TASK DIRECTIONS → Working through the data below, reproduce word for word the line with "left hip: (112, 218)" and every line after it, both ends included, and omit the pictures.

LISTED ENTRIES →
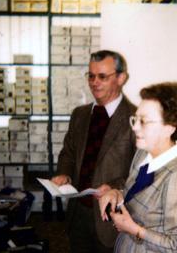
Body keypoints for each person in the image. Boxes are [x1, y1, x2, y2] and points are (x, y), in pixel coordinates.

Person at [99, 82, 177, 252]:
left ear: (170, 127)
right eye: (135, 119)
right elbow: (137, 193)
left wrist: (135, 230)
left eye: (144, 121)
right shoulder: (144, 153)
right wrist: (117, 194)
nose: (134, 126)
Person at [51, 50, 136, 253]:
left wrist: (115, 186)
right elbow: (68, 153)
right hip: (78, 213)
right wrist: (64, 173)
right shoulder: (79, 115)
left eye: (102, 77)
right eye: (91, 75)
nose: (94, 82)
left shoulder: (135, 119)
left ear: (121, 78)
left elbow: (141, 171)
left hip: (112, 218)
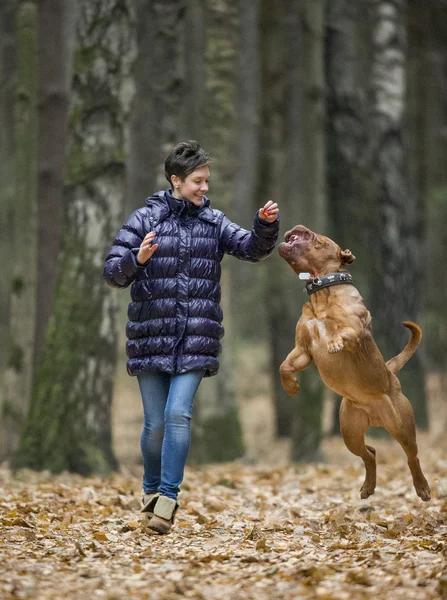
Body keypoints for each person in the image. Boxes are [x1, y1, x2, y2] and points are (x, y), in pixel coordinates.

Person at [103, 140, 279, 534]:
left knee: (177, 414)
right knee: (154, 426)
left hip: (196, 338)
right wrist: (138, 259)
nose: (204, 188)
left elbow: (252, 249)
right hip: (150, 336)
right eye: (198, 181)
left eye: (207, 181)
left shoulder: (213, 221)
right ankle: (149, 493)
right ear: (176, 180)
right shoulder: (145, 219)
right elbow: (113, 272)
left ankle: (167, 498)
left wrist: (265, 226)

EXERCISE RESULT →
left hip: (112, 218)
Body keypoints for each person in the image. Boxes are [x1, y1, x2, y2] and points are (x, y), in pixel coordinates.

Person at [103, 140, 279, 534]:
left knee: (177, 414)
right knee: (154, 426)
left hip: (196, 338)
right wrist: (138, 259)
nose: (204, 188)
left elbow: (252, 249)
right hip: (150, 336)
right eye: (198, 181)
left eye: (207, 181)
left shoulder: (213, 221)
right ankle: (149, 493)
right ear: (176, 180)
right shoulder: (145, 219)
right elbow: (113, 272)
left ankle: (167, 498)
left wrist: (265, 226)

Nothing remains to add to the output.